90 mins, color, Japanese (English subtitles)


This is the first, and perhaps most outrageous, of the Hanzo The Razor series (there's three of them), and it is not an easy distinction to win. It is most certainly a film that even the most daring filmmaker this side of the pond wouldn't even dream of making. There's enough political incorrectness to make Bill Mahler weep with envy. And it's also great fun, although most of it is combined with stunned embarrassed looks at other people in the audience.

Hanzo (Shintaro Katsu) is an honest and hardworking Edo constable, but his zeal does not endear him to his superiors. The Razor is unfazed. He test-tortures himself to devise better ways to extract information from suspects, he trains hard (mostly his enormous member, THE weapon to question women), and he uses very unconventional methods to find out the truth. When he begins to suspect his immediate boss, Hanzo stumbles across a palace secret that finally leaves him with the power to influence the Shogunate.

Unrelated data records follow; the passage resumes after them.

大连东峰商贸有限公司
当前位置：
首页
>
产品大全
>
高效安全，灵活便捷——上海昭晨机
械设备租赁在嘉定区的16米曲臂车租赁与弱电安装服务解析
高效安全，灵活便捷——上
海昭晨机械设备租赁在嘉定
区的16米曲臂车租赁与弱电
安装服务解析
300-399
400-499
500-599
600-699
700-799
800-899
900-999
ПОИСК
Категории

Everything about this film is ridiculous. The credits don't show up until 20 minutes into the film. The plot is weird, most of it never gets explained (what was that with the Ninjas and why, the hell, was Kanbei protecting Oyuri?), and the climactic duel occurs about 20 minutes before the end, which then comes fairly fast and uneventful. When you think the film is over, there's a 10 minute story which has absolutely no relation whatsoever to the rest of the plot. Then Hanzo walks across maps and then we find out it's the end (this time for sure). The cheesy 70s music make the experience even more unique because it is so at odds with the period setting of the film. Shintaro is great, as usual. Still, this is hardly family fare... at least if you have a normal family, unlike me.